**What the exercise asks:**
Rewrite all of the items below with every "True or false" replaced by "Correct or incorrect" and nothing else changed, leaving out the pictures.

Segment Start: Given data

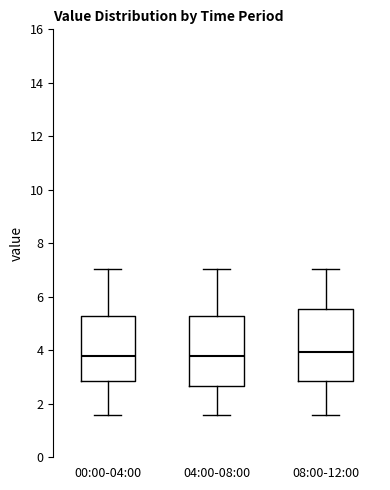

Where does the median line of the box for 00:00-04:00 sit on the y-axis? The values are not printed on the chart, so give them approximately, as read against the axis.

3.8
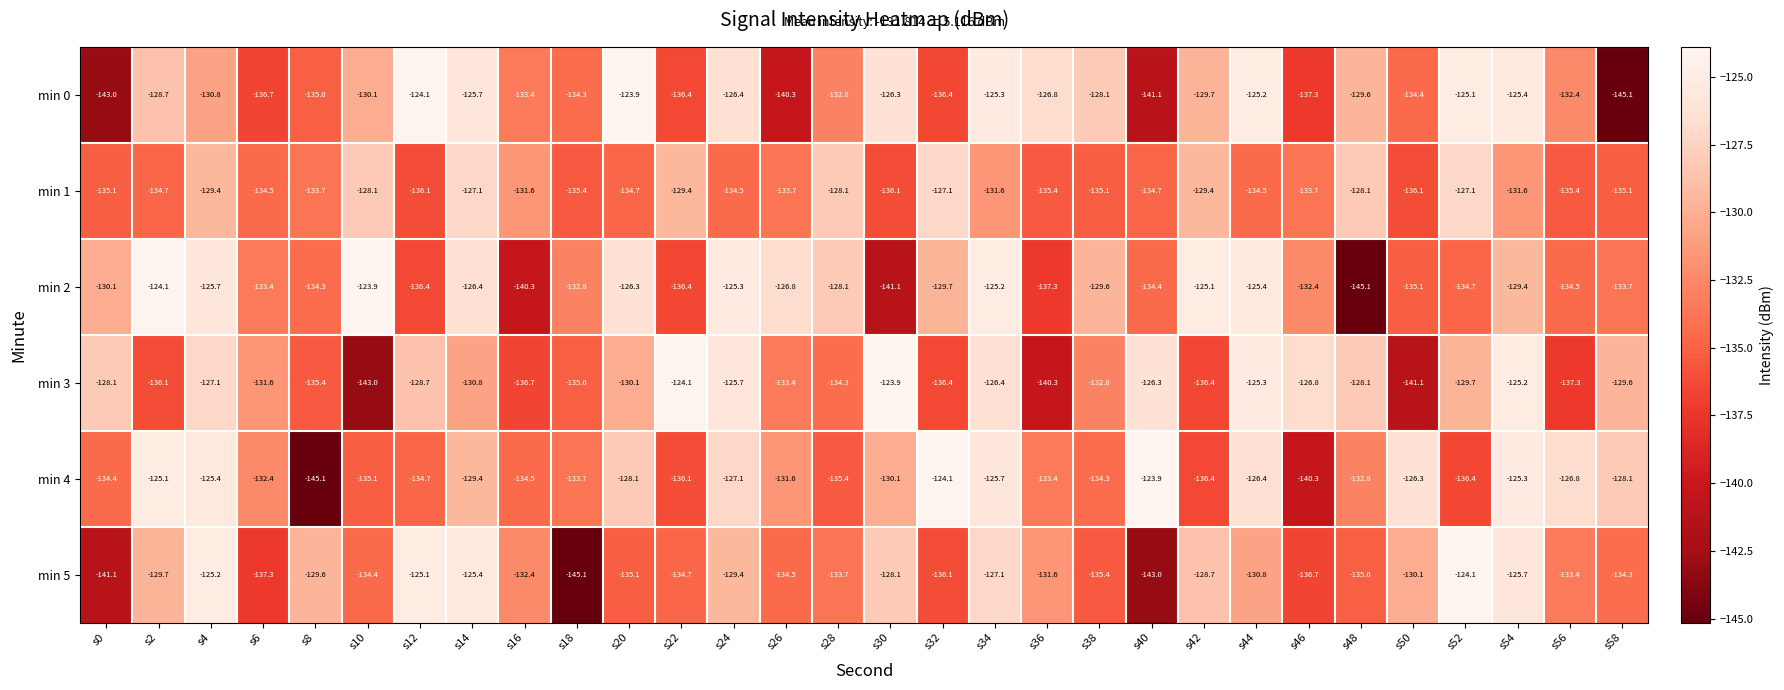

What is the approximate value of min 1 at s26?

-133.7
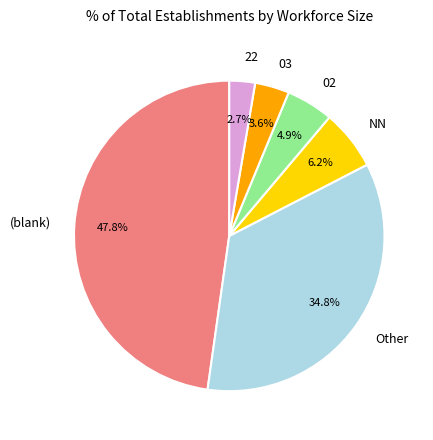

What is the smallest slice in the pie chart?

22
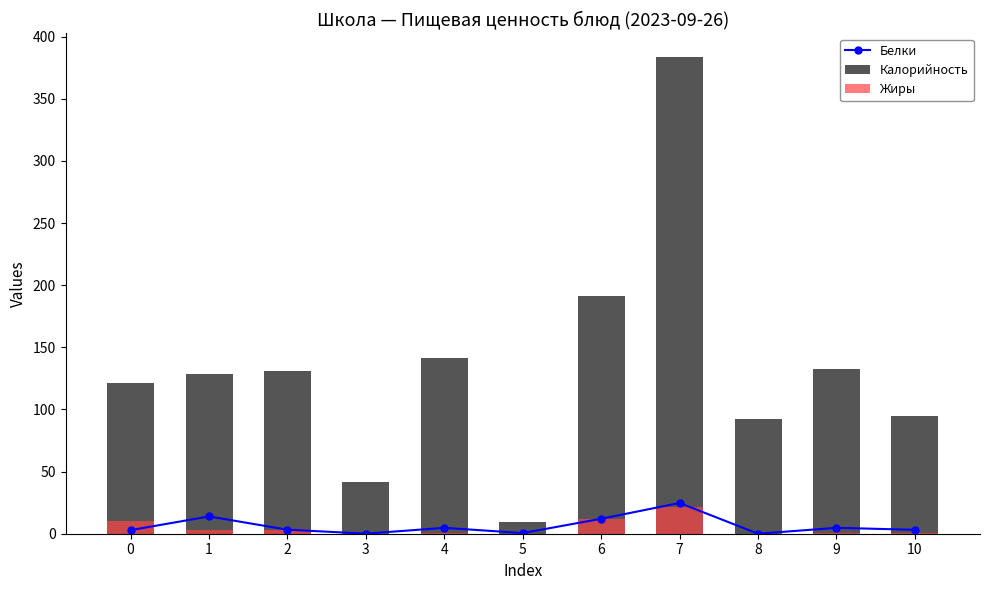

Is it true that Белки equals 1.6 at 0?

False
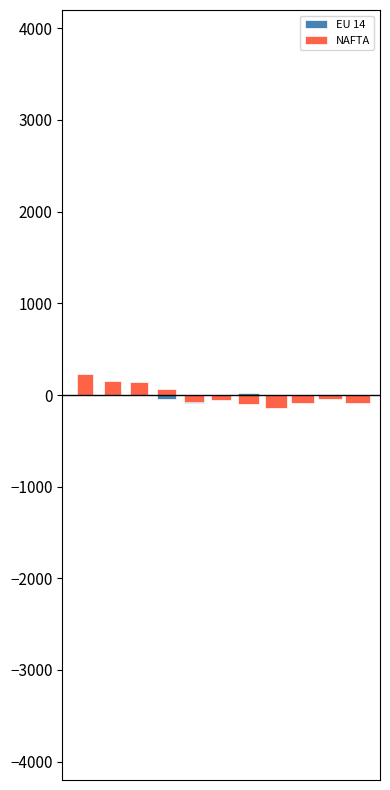

The EU 14 series shows 59.1 at 0. True or false?

False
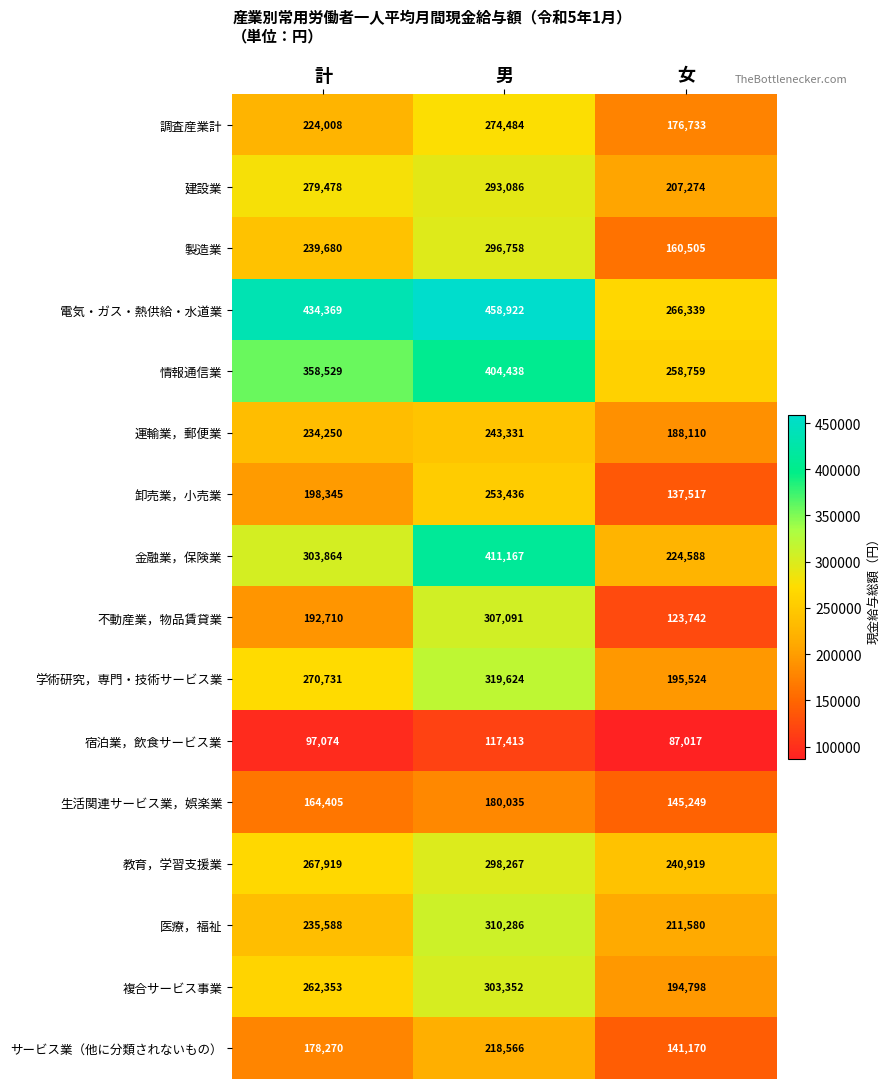

The value of 情報通信業 at 計 is 581498. True or false?

False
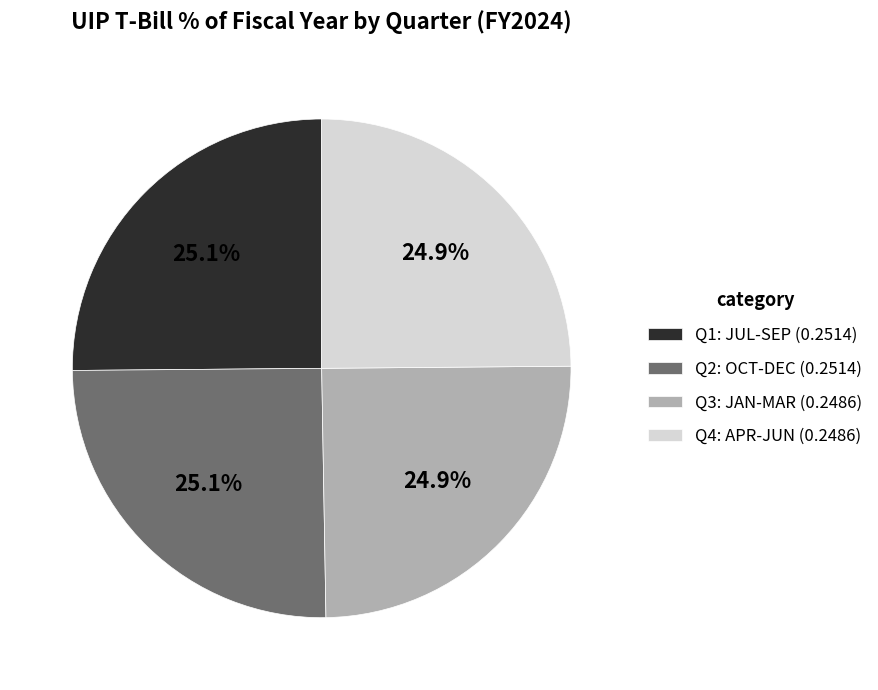

Does Q2: OCT-DEC (0.2514) represent more than half of the total?

No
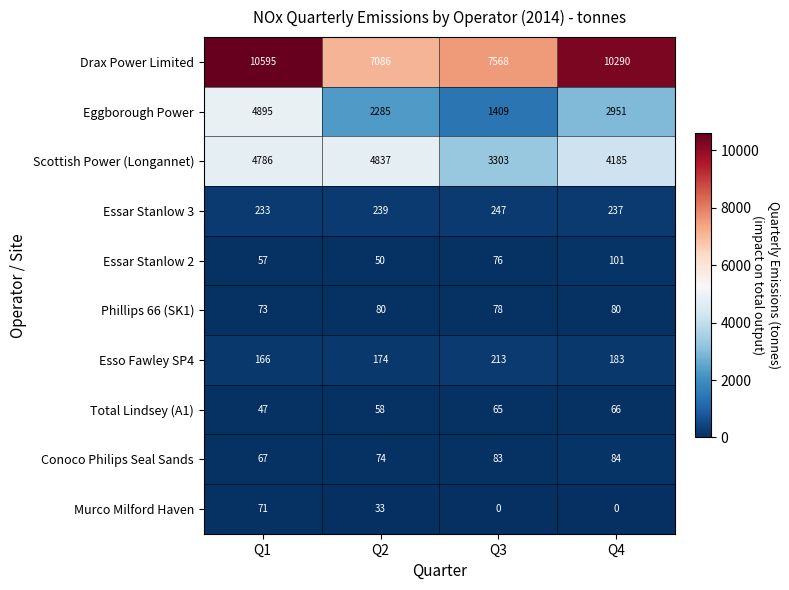

True or false: Essar Stanlow 2 has a value of 50 at Q2.

True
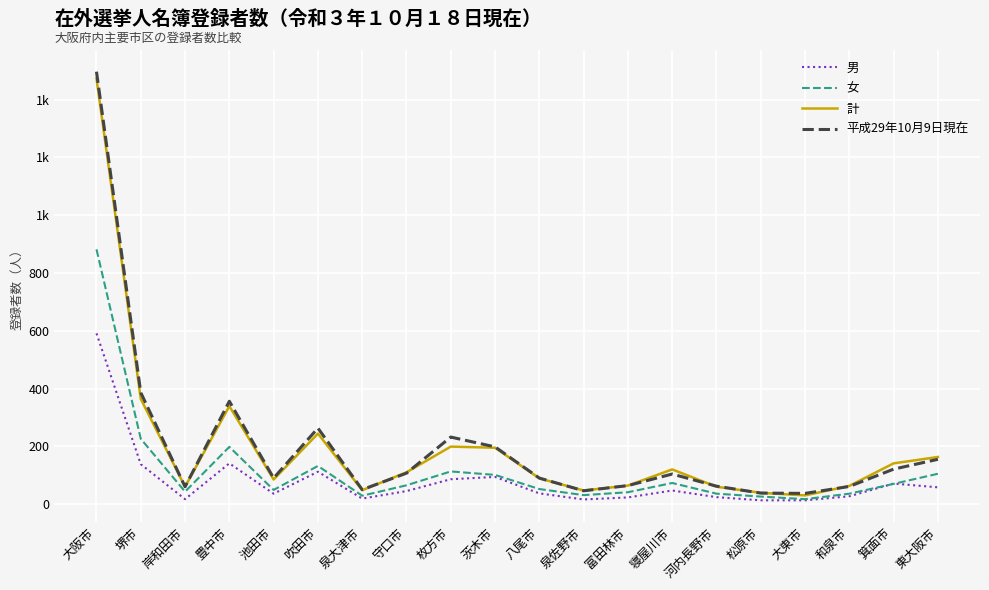

Reading right to left, list all the values displayed in this chart.

男: 58	71	27	13	13	24	47	23	16	37	94	86	45	19	112	36	141	17	138	591
女: 105	70	36	17	26	36	73	41	31	52	101	113	65	29	132	49	198	43	226	882
計: 163	141	63	30	39	60	120	64	47	89	195	199	110	48	244	85	339	60	364	1473
平成29年10月9日現在: 155	121	61	37	38	62	104	64	46	90	198	232	107	50	263	90	356	60	386	1497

Segment End: Given data

**Your response:**
Where does the median line of the box for 00:00-04:00 sit on the y-axis? The values are not printed on the chart, so give them approximately, as read against the axis.

3.8

What is the approximate value of min 1 at s26?

-133.7

What is the smallest slice in the pie chart?

22

Is it true that Белки equals 1.6 at 0?

False

The EU 14 series shows 59.1 at 0. Correct or incorrect?

False

The value of 情報通信業 at 計 is 581498. Correct or incorrect?

False

Does Q2: OCT-DEC (0.2514) represent more than half of the total?

No

Correct or incorrect: Essar Stanlow 2 has a value of 50 at Q2.

True

Reading right to left, list all the values displayed in this chart.

男: 58	71	27	13	13	24	47	23	16	37	94	86	45	19	112	36	141	17	138	591
女: 105	70	36	17	26	36	73	41	31	52	101	113	65	29	132	49	198	43	226	882
計: 163	141	63	30	39	60	120	64	47	89	195	199	110	48	244	85	339	60	364	1473
平成29年10月9日現在: 155	121	61	37	38	62	104	64	46	90	198	232	107	50	263	90	356	60	386	1497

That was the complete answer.